Stored entries
· · · ·

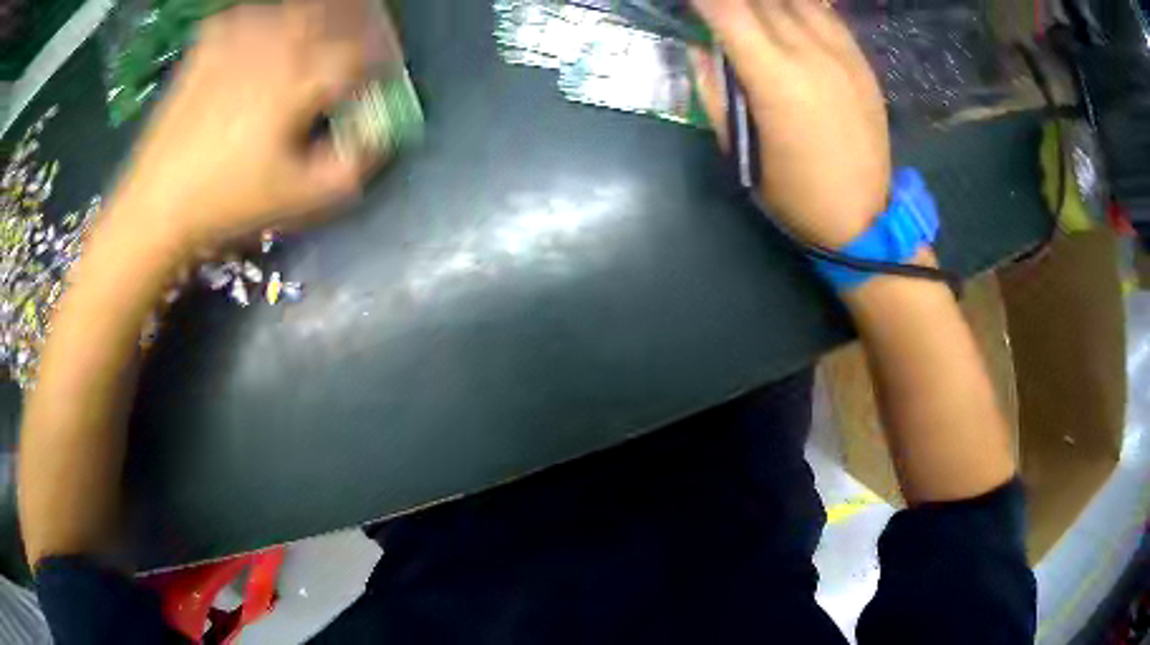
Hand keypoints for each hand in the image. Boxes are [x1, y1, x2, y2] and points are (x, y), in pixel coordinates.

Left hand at [108, 0, 398, 251]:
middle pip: (338, 12)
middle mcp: (275, 45)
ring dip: (325, 14)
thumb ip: (352, 164)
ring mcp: (239, 37)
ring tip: (328, 32)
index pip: (363, 52)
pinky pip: (255, 12)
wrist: (157, 203)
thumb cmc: (228, 203)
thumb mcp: (300, 198)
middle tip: (368, 41)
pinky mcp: (212, 42)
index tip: (388, 75)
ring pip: (299, 7)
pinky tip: (276, 32)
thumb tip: (380, 133)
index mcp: (299, 79)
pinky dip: (275, 16)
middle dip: (364, 24)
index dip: (384, 61)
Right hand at [690, 0, 889, 248]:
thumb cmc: (793, 194)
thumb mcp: (739, 148)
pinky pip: (825, 14)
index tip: (692, 5)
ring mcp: (843, 54)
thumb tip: (701, 48)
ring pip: (796, 0)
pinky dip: (799, 8)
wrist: (863, 218)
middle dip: (734, 3)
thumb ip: (714, 90)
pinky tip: (787, 18)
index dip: (704, 1)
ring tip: (754, 15)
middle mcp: (812, 54)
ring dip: (767, 3)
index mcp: (776, 79)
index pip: (728, 11)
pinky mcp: (862, 61)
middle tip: (721, 13)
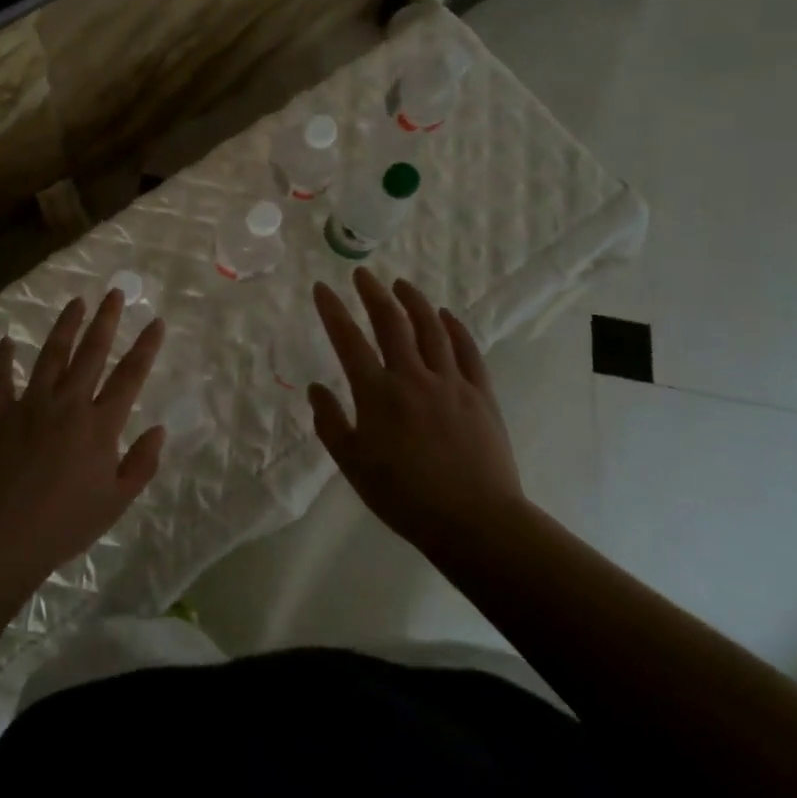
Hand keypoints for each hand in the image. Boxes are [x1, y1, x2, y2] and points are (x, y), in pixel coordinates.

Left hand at [0, 290, 165, 588]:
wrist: (3, 538)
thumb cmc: (65, 525)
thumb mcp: (116, 502)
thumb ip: (141, 463)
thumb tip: (159, 429)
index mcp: (100, 425)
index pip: (130, 376)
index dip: (145, 347)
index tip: (156, 321)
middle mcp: (68, 403)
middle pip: (91, 352)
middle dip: (106, 320)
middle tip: (114, 293)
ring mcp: (31, 404)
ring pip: (51, 355)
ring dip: (65, 326)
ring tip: (76, 302)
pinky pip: (0, 379)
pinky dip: (2, 359)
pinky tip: (6, 340)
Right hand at [310, 269, 525, 557]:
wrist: (474, 522)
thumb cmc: (405, 498)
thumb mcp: (354, 466)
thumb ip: (331, 424)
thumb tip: (316, 389)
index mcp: (377, 394)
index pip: (348, 340)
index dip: (333, 310)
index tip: (322, 287)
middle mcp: (412, 377)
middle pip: (391, 322)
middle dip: (373, 293)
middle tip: (362, 274)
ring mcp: (450, 382)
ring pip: (431, 328)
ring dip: (414, 301)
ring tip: (401, 284)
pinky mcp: (480, 394)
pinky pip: (468, 351)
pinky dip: (455, 328)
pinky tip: (446, 315)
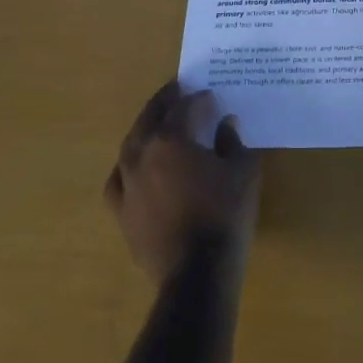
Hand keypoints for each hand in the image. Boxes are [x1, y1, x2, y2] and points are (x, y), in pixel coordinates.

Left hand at [105, 80, 261, 286]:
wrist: (195, 272)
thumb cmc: (224, 215)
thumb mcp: (243, 172)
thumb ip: (233, 141)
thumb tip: (224, 124)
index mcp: (171, 139)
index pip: (184, 108)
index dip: (199, 99)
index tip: (210, 96)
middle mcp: (142, 154)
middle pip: (150, 117)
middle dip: (165, 101)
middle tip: (177, 90)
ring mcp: (126, 182)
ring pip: (131, 144)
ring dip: (146, 128)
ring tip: (159, 124)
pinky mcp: (120, 210)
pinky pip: (119, 178)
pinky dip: (128, 166)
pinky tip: (136, 167)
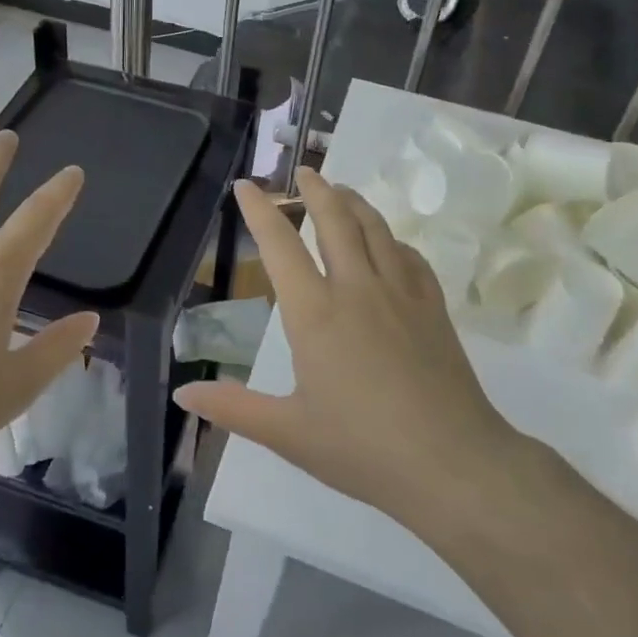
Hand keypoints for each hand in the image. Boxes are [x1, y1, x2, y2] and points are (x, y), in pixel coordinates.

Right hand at [176, 169, 517, 533]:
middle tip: (304, 171)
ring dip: (354, 202)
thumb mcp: (288, 433)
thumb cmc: (362, 449)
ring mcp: (401, 294)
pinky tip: (389, 243)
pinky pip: (410, 256)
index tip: (246, 185)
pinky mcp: (434, 308)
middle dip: (316, 190)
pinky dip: (391, 239)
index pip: (280, 246)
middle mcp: (356, 289)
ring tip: (341, 190)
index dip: (260, 211)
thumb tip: (183, 394)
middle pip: (335, 220)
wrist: (453, 464)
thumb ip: (233, 407)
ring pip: (376, 229)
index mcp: (314, 314)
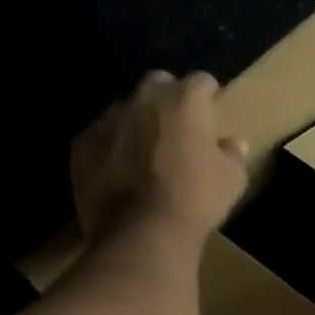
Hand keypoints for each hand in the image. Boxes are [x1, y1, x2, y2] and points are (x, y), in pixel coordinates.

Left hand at [71, 71, 248, 247]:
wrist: (141, 233)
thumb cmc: (195, 199)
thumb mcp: (231, 178)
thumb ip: (231, 153)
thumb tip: (233, 143)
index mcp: (184, 99)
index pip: (202, 81)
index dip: (209, 96)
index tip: (212, 112)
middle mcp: (144, 99)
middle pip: (158, 82)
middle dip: (168, 96)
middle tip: (176, 126)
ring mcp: (108, 119)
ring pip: (125, 107)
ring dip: (136, 120)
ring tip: (143, 149)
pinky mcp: (81, 144)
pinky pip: (99, 135)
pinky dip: (109, 145)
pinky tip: (117, 169)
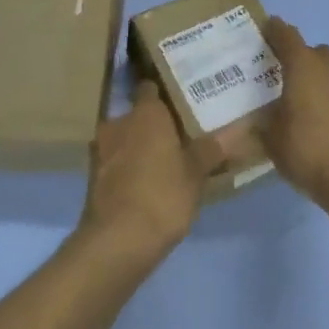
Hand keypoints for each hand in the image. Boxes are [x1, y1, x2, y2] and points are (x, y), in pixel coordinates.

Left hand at [79, 82, 224, 263]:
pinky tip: (145, 183)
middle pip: (137, 115)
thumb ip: (211, 149)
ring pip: (124, 139)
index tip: (181, 99)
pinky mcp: (92, 177)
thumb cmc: (162, 195)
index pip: (151, 87)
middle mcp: (118, 123)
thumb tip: (236, 129)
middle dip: (153, 124)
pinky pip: (115, 162)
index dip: (164, 92)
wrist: (117, 240)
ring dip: (138, 147)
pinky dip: (127, 168)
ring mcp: (100, 150)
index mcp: (145, 113)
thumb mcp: (196, 174)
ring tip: (164, 160)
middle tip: (178, 134)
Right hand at [260, 18, 328, 216]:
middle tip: (281, 76)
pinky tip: (324, 122)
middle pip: (313, 51)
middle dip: (299, 59)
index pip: (286, 35)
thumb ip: (261, 123)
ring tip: (303, 101)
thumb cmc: (310, 150)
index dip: (274, 30)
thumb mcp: (272, 139)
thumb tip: (255, 119)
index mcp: (304, 64)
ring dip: (319, 79)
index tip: (264, 30)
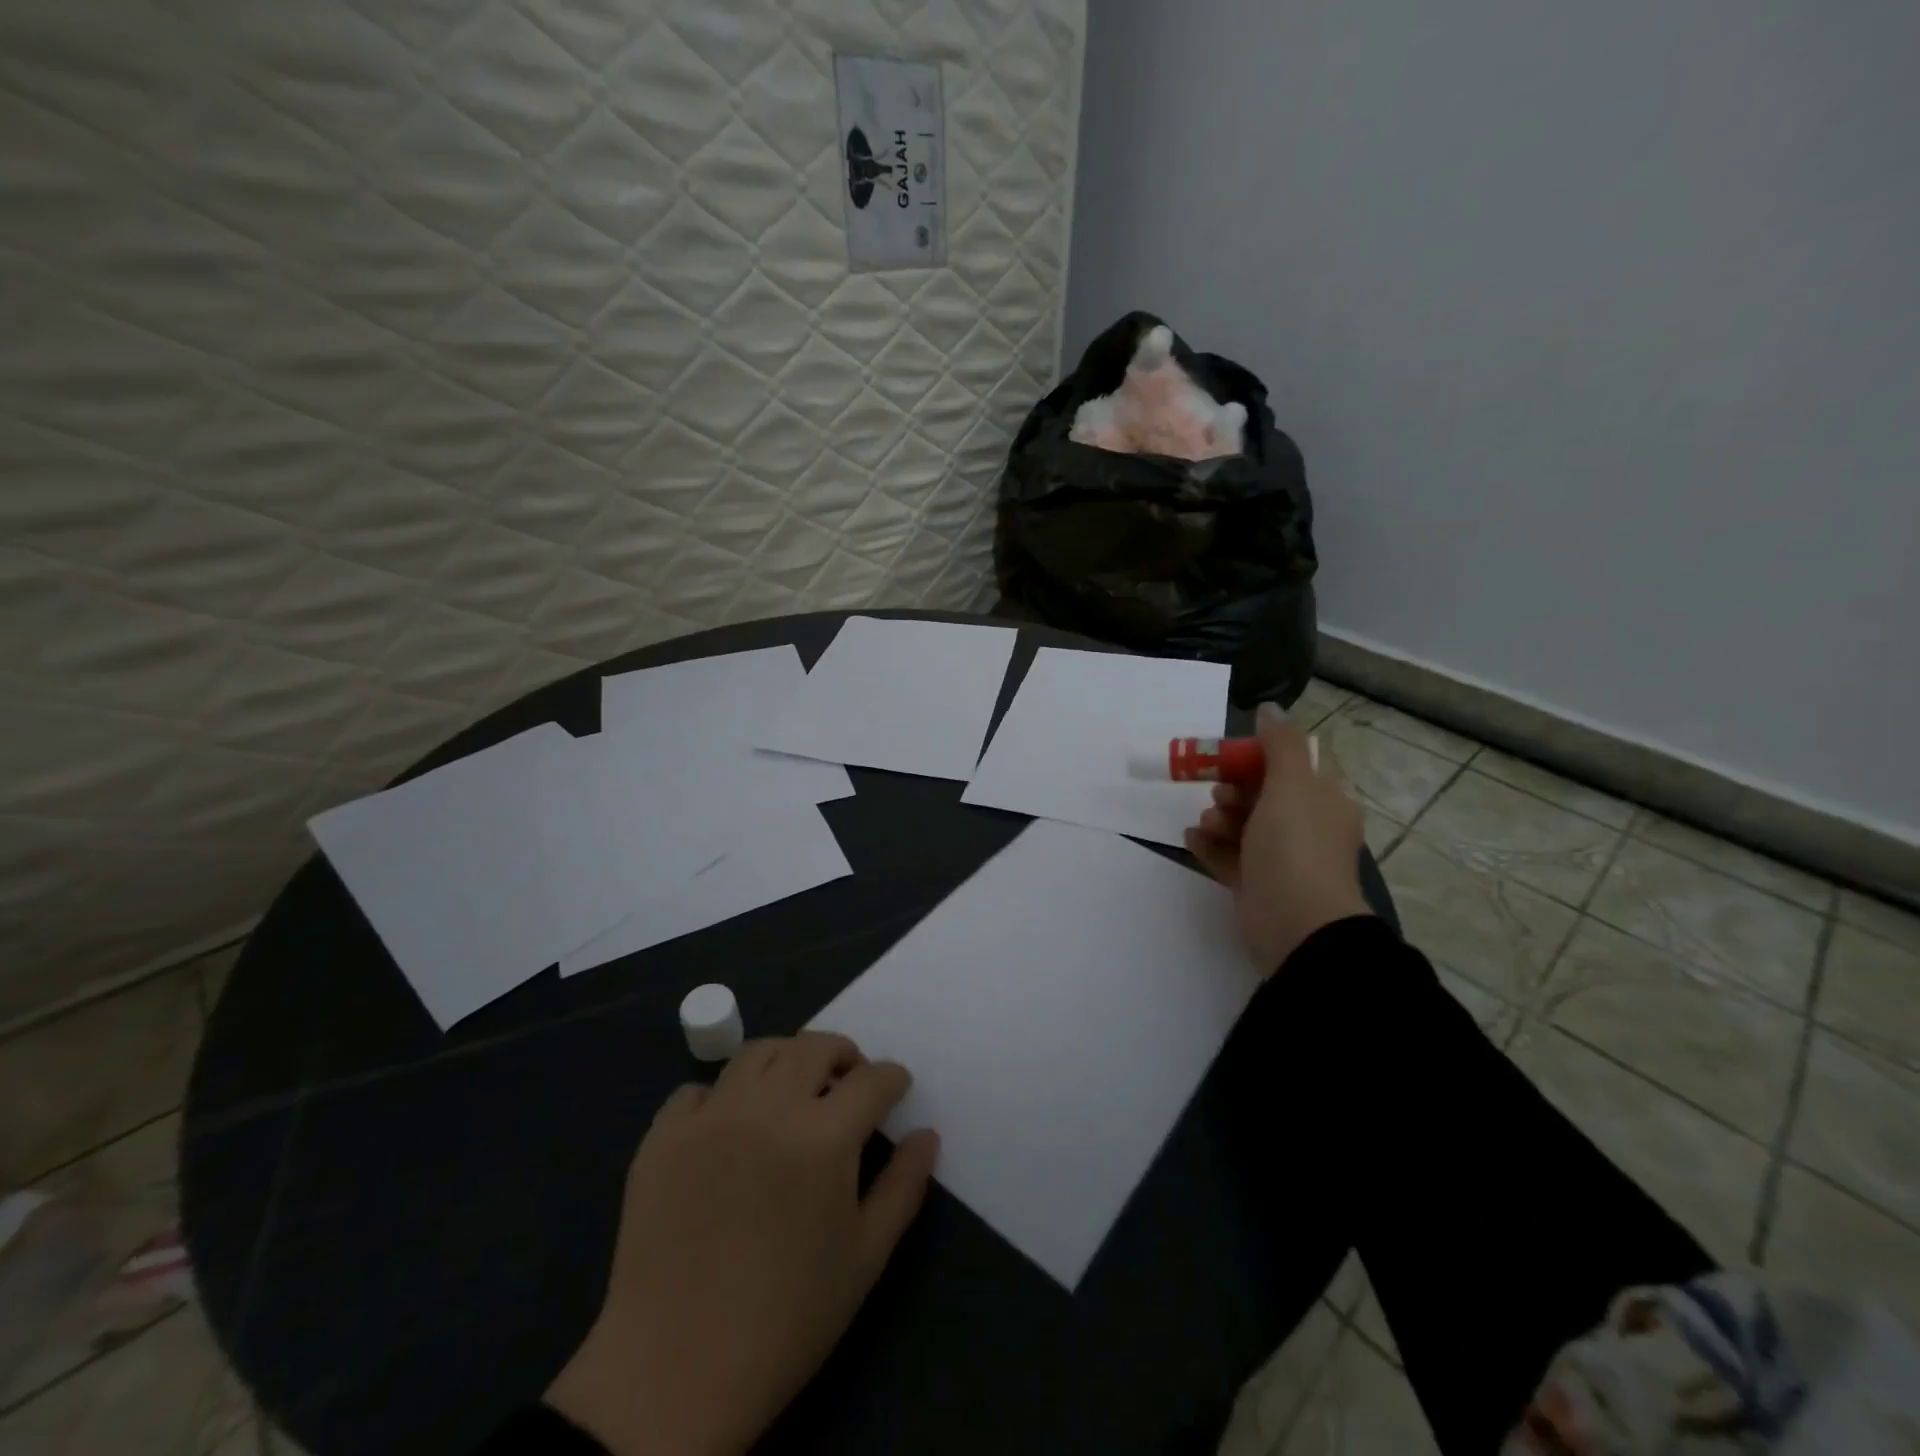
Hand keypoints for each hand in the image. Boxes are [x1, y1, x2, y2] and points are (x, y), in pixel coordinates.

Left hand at [546, 1033, 939, 1455]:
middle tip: (847, 1083)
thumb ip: (903, 1187)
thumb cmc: (786, 1320)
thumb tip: (927, 1135)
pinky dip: (722, 1095)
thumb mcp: (864, 1259)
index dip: (892, 1079)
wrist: (674, 1375)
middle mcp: (768, 1108)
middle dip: (842, 1055)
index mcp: (824, 1136)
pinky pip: (697, 1091)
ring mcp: (710, 1116)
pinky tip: (729, 1128)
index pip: (872, 1080)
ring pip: (758, 1053)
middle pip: (814, 1046)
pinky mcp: (662, 1137)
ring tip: (793, 1091)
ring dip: (787, 1060)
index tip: (896, 1089)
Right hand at [1184, 702, 1373, 969]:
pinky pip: (1228, 856)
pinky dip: (1209, 845)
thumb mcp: (1292, 785)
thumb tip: (1270, 708)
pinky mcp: (1257, 884)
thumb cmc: (1295, 846)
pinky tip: (1192, 838)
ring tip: (1207, 821)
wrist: (1295, 924)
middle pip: (1265, 793)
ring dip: (1220, 816)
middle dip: (1235, 787)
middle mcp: (1306, 827)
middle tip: (1217, 790)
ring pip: (1244, 824)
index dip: (1262, 755)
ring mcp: (1281, 858)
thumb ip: (1280, 743)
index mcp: (1324, 801)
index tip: (1232, 755)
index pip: (1295, 765)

· · · ·

Return every line of the data above in which "wrist" appears.

TASK OUTPUT
wrist: (157, 203)
wrist: (863, 218)
wrist: (3, 538)
wrist: (474, 522)
wrist: (195, 272)
wrist: (453, 464)
wrist: (141, 233)
wrist: (117, 240)
wrist: (674, 1375)
wrist: (1295, 924)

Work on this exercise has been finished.